┌──

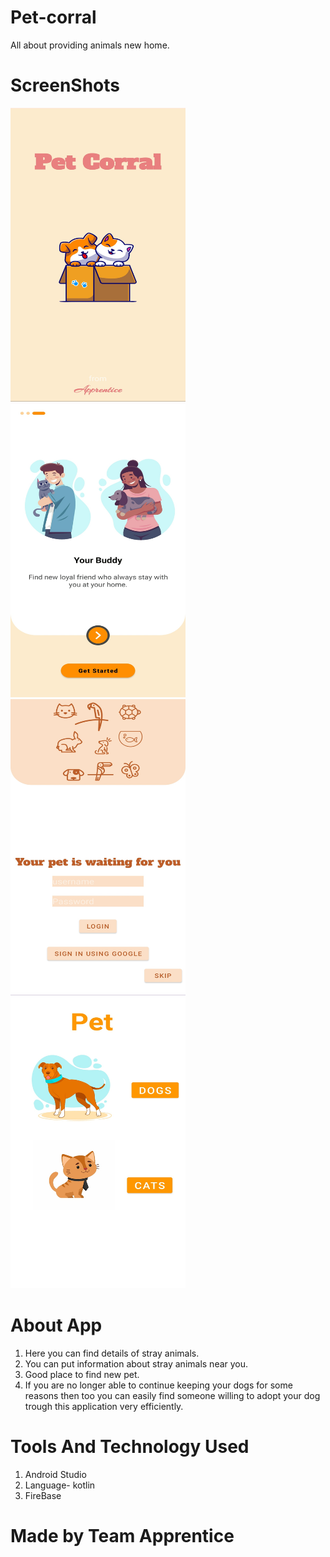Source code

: # Pet-corral
All about providing animals new home.

# ScreenShots
<img src="https://github.com/harshit-2004/Pet-corral/blob/master/Screenshots/screen1.jpg" width="280" height="470" /> <img src="https://github.com/harshit-2004/Pet-corral/blob/master/Screenshots/Screen2.jpg" width="280" height="470" /><br>
<img src="https://github.com/harshit-2004/Pet-corral/blob/master/Screenshots/Screen3.jpg" width="280" height="470" />
<img src="https://github.com/harshit-2004/Pet-corral/blob/master/Screenshots/Screen4.jpg" width="280" height="470" />

# About App
1. Here you can find details of stray animals.
2. You can put information about stray animals near you.
3. Good place to find new pet.
4. If you are no longer able to continue keeping your dogs for some reasons then too you can easily find someone willing to adopt your dog trough this application very efficiently.

# Tools And Technology Used
1. Android Studio
2. Language- kotlin
3. FireBase

# Made by Team Apprentice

└──

## [What this task involves]
Please set down the whole listing above exactly and skip every picture.

## [Answer box]
Source code

: # Pet-corral
All about providing animals new home.

# ScreenShots
<img src="https://github.com/harshit-2004/Pet-corral/blob/master/Screenshots/screen1.jpg" width="280" height="470" /> <img src="https://github.com/harshit-2004/Pet-corral/blob/master/Screenshots/Screen2.jpg" width="280" height="470" /><br>
<img src="https://github.com/harshit-2004/Pet-corral/blob/master/Screenshots/Screen3.jpg" width="280" height="470" />
<img src="https://github.com/harshit-2004/Pet-corral/blob/master/Screenshots/Screen4.jpg" width="280" height="470" />

# About App
1. Here you can find details of stray animals.
2. You can put information about stray animals near you.
3. Good place to find new pet.
4. If you are no longer able to continue keeping your dogs for some reasons then too you can easily find someone willing to adopt your dog trough this application very efficiently.

# Tools And Technology Used
1. Android Studio
2. Language- kotlin
3. FireBase

# Made by Team Apprentice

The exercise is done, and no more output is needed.